There were plenty of Taliban in the areas as he walked south past Mingora, he said, but the militants were not stopping people from leaving.
A senior government official and a contingent of police officers were holding out in a complex of buildings in Saidu Sharif, the administrative capital of Swat, adjacent to Mingora, said Javed Iqbal, the chief secretary of the North-West Frontier Province.
In the past few days, however, there were concerns for the safety of Khushal Khan, the district coordinating officer for Swat.
Efforts to reach Mr. Khan, who is in his early 30s and earned a graduate degree from Sydney University in Australia, by phone had failed in the last three to five days, said two government officials.
One government official who said he spoke to Mr. Khan five days ago said the district officer was worried about dwindling rations of food and fuel.
Elsewhere in Swat, in Peochar, the mountain stronghold where the military dropped commandos by helicopter last week, the Taliban had stashed large quantities of weapons in labyrinthine tunnels dug 80 feet deep, according to a Pakistani television reporter with the Geo channel who accompanied troops there.

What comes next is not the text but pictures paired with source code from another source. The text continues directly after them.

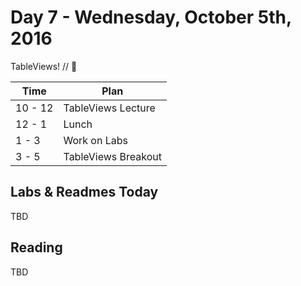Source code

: # Day 7 - Wednesday, October 5th, 2016

TableViews! // :blue_heart:



Time        |   Plan   |
----------------|-------
10 - 12          | TableViews Lecture
12 - 1   | Lunch
1 - 3   | Work on Labs
3 - 5     | TableViews Breakout


## Labs & Readmes Today

TBD

## Reading

TBD


<br>
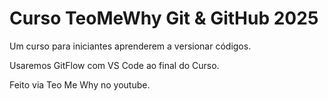 # Curso TeoMeWhy Git & GitHub 2025

Um curso para iniciantes aprenderem a versionar códigos. 

Usaremos GitFlow com VS Code ao final do Curso.

Feito via Teo Me Why no youtube.
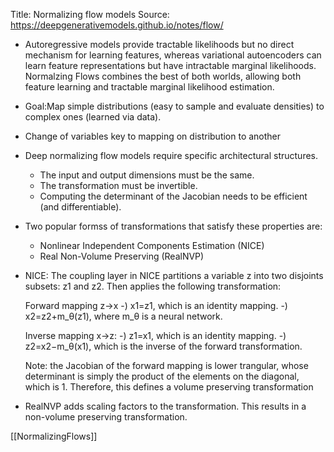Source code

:Title: Normalizing flow models
Source: https://deepgenerativemodels.github.io/notes/flow/


- Autoregressive models provide tractable likelihoods but no direct mechanism for learning features, whereas variational autoencoders can learn feature representations but have intractable marginal likelihoods.  Normalzing Flows combines the best of both worlds, allowing both feature learning and tractable marginal likelihood estimation.

- Goal:Map simple distributions (easy to sample and evaluate densities) to complex ones (learned via data).

- Change of variables key to mapping on distribution to another


- Deep normalizing flow models require specific architectural structures.
  - The input and output dimensions must be the same.
  - The transformation must be invertible.
  - Computing the determinant of the Jacobian needs to be efficient (and differentiable).

- Two popular formss of transformations that satisfy these properties are:
   - Nonlinear Independent Components Estimation (NICE)
   - Real Non-Volume Preserving (RealNVP)


- NICE: The coupling layer in NICE partitions a variable z into two disjoints subsets: z1 and z2.
  Then applies the following transformation:

  Forward mapping z->x
    -) x1=z1, which is an identity mapping.
    -) x2=z2+m_θ(z1), where m_θ is a neural network.

  Inverse mapping x->z:
    -) z1=x1, which is an identity mapping.
    -) z2=x2−m_θ(x1), which is the inverse of the forward transformation.

  Note: the Jacobian of the forward mapping is lower trangular, whose determinant is simply the product of the elements on the diagonal, which is 1.
  Therefore, this defines a volume preserving transformation

- RealNVP adds scaling factors to the transformation.
  This results in a non-volume preserving transformation.

[[NormalizingFlows]]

The army said Tuesday that its troops were still consolidating their gains in Peochar, where the militants were putting up extremely tough resistance, officials said.
The FM radio stations that the militants have used to terrorize people with broadcasts of Taliban edicts in the past 18 months still appeared to be operating, said Afzal Khan Lala, a senior member of the Awami National Party that controls the North-West Frontier Province.
None of the half-dozen senior leaders of the Taliban in Swat had been captured, he said, expressing disappointment. “Where are they?” he said. “Swat is a very limited valley.”
Pir Zubair Shah contributed reporting from Peshawar.